# SUPPLIED INFORMATION
* * * * * * * * *
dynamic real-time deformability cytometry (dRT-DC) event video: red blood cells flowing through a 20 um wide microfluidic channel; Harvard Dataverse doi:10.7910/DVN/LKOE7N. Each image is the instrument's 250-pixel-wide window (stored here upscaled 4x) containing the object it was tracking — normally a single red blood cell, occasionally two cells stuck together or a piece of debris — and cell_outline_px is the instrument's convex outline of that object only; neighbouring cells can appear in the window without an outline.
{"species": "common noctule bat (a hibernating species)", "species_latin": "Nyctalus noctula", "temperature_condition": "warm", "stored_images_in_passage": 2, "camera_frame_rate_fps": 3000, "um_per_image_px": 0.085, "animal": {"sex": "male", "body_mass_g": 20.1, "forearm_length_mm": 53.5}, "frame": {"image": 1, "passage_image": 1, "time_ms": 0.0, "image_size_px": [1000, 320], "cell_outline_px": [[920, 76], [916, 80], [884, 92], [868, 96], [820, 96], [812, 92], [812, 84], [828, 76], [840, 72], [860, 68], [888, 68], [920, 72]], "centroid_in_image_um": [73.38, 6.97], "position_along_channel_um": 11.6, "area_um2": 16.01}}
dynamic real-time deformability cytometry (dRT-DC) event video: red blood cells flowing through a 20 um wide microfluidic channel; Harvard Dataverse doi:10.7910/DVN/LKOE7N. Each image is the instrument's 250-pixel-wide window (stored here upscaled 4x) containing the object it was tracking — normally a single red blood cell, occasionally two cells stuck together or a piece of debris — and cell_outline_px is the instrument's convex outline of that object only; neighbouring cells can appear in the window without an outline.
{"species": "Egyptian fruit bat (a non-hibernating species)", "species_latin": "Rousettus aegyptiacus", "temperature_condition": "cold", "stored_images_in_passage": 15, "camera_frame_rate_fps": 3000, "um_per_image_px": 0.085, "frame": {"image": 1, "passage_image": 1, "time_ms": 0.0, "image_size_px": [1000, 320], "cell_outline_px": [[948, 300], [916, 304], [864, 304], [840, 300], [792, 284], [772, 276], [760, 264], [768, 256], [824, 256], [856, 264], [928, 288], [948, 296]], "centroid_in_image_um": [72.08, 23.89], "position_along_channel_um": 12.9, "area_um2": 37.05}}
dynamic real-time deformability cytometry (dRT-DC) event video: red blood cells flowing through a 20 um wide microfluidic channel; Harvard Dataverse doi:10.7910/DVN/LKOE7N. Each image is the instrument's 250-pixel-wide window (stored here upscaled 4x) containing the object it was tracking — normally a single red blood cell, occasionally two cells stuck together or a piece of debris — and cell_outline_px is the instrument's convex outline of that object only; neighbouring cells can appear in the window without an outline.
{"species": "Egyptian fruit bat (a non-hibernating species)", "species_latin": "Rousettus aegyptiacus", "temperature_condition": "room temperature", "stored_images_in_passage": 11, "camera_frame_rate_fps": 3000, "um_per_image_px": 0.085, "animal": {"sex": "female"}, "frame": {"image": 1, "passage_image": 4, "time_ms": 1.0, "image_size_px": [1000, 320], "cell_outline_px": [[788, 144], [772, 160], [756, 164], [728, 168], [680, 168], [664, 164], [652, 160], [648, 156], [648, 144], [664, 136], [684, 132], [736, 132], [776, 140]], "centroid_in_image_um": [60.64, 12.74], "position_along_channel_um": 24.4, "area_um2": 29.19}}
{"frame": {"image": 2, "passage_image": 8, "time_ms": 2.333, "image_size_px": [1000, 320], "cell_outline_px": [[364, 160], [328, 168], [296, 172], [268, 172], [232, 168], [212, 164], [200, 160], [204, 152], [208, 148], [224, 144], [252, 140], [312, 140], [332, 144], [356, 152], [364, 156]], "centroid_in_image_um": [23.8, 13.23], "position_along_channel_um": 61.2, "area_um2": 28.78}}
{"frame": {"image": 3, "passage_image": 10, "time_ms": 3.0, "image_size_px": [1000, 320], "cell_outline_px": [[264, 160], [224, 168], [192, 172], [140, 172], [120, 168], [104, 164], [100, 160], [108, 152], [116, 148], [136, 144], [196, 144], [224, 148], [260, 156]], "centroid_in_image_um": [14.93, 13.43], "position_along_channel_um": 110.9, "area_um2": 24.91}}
* * * * * * * * *
# TO BE DONE
Repeat the records exactly, including every line.

# EXERCISE OUTPUT
dynamic real-time deformability cytometry (dRT-DC) event video: red blood cells flowing through a 20 um wide microfluidic channel; Harvard Dataverse doi:10.7910/DVN/LKOE7N. Each image is the instrument's 250-pixel-wide window (stored here upscaled 4x) containing the object it was tracking — normally a single red blood cell, occasionally two cells stuck together or a piece of debris — and cell_outline_px is the instrument's convex outline of that object only; neighbouring cells can appear in the window without an outline.
{"species": "common noctule bat (a hibernating species)", "species_latin": "Nyctalus noctula", "temperature_condition": "warm", "stored_images_in_passage": 2, "camera_frame_rate_fps": 3000, "um_per_image_px": 0.085, "animal": {"sex": "male", "body_mass_g": 20.1, "forearm_length_mm": 53.5}, "frame": {"image": 1, "passage_image": 1, "time_ms": 0.0, "image_size_px": [1000, 320], "cell_outline_px": [[920, 76], [916, 80], [884, 92], [868, 96], [820, 96], [812, 92], [812, 84], [828, 76], [840, 72], [860, 68], [888, 68], [920, 72]], "centroid_in_image_um": [73.38, 6.97], "position_along_channel_um": 11.6, "area_um2": 16.01}}
dynamic real-time deformability cytometry (dRT-DC) event video: red blood cells flowing through a 20 um wide microfluidic channel; Harvard Dataverse doi:10.7910/DVN/LKOE7N. Each image is the instrument's 250-pixel-wide window (stored here upscaled 4x) containing the object it was tracking — normally a single red blood cell, occasionally two cells stuck together or a piece of debris — and cell_outline_px is the instrument's convex outline of that object only; neighbouring cells can appear in the window without an outline.
{"species": "Egyptian fruit bat (a non-hibernating species)", "species_latin": "Rousettus aegyptiacus", "temperature_condition": "cold", "stored_images_in_passage": 15, "camera_frame_rate_fps": 3000, "um_per_image_px": 0.085, "frame": {"image": 1, "passage_image": 1, "time_ms": 0.0, "image_size_px": [1000, 320], "cell_outline_px": [[948, 300], [916, 304], [864, 304], [840, 300], [792, 284], [772, 276], [760, 264], [768, 256], [824, 256], [856, 264], [928, 288], [948, 296]], "centroid_in_image_um": [72.08, 23.89], "position_along_channel_um": 12.9, "area_um2": 37.05}}
dynamic real-time deformability cytometry (dRT-DC) event video: red blood cells flowing through a 20 um wide microfluidic channel; Harvard Dataverse doi:10.7910/DVN/LKOE7N. Each image is the instrument's 250-pixel-wide window (stored here upscaled 4x) containing the object it was tracking — normally a single red blood cell, occasionally two cells stuck together or a piece of debris — and cell_outline_px is the instrument's convex outline of that object only; neighbouring cells can appear in the window without an outline.
{"species": "Egyptian fruit bat (a non-hibernating species)", "species_latin": "Rousettus aegyptiacus", "temperature_condition": "room temperature", "stored_images_in_passage": 11, "camera_frame_rate_fps": 3000, "um_per_image_px": 0.085, "animal": {"sex": "female"}, "frame": {"image": 1, "passage_image": 4, "time_ms": 1.0, "image_size_px": [1000, 320], "cell_outline_px": [[788, 144], [772, 160], [756, 164], [728, 168], [680, 168], [664, 164], [652, 160], [648, 156], [648, 144], [664, 136], [684, 132], [736, 132], [776, 140]], "centroid_in_image_um": [60.64, 12.74], "position_along_channel_um": 24.4, "area_um2": 29.19}}
{"frame": {"image": 2, "passage_image": 8, "time_ms": 2.333, "image_size_px": [1000, 320], "cell_outline_px": [[364, 160], [328, 168], [296, 172], [268, 172], [232, 168], [212, 164], [200, 160], [204, 152], [208, 148], [224, 144], [252, 140], [312, 140], [332, 144], [356, 152], [364, 156]], "centroid_in_image_um": [23.8, 13.23], "position_along_channel_um": 61.2, "area_um2": 28.78}}
{"frame": {"image": 3, "passage_image": 10, "time_ms": 3.0, "image_size_px": [1000, 320], "cell_outline_px": [[264, 160], [224, 168], [192, 172], [140, 172], [120, 168], [104, 164], [100, 160], [108, 152], [116, 148], [136, 144], [196, 144], [224, 148], [260, 156]], "centroid_in_image_um": [14.93, 13.43], "position_along_channel_um": 110.9, "area_um2": 24.91}}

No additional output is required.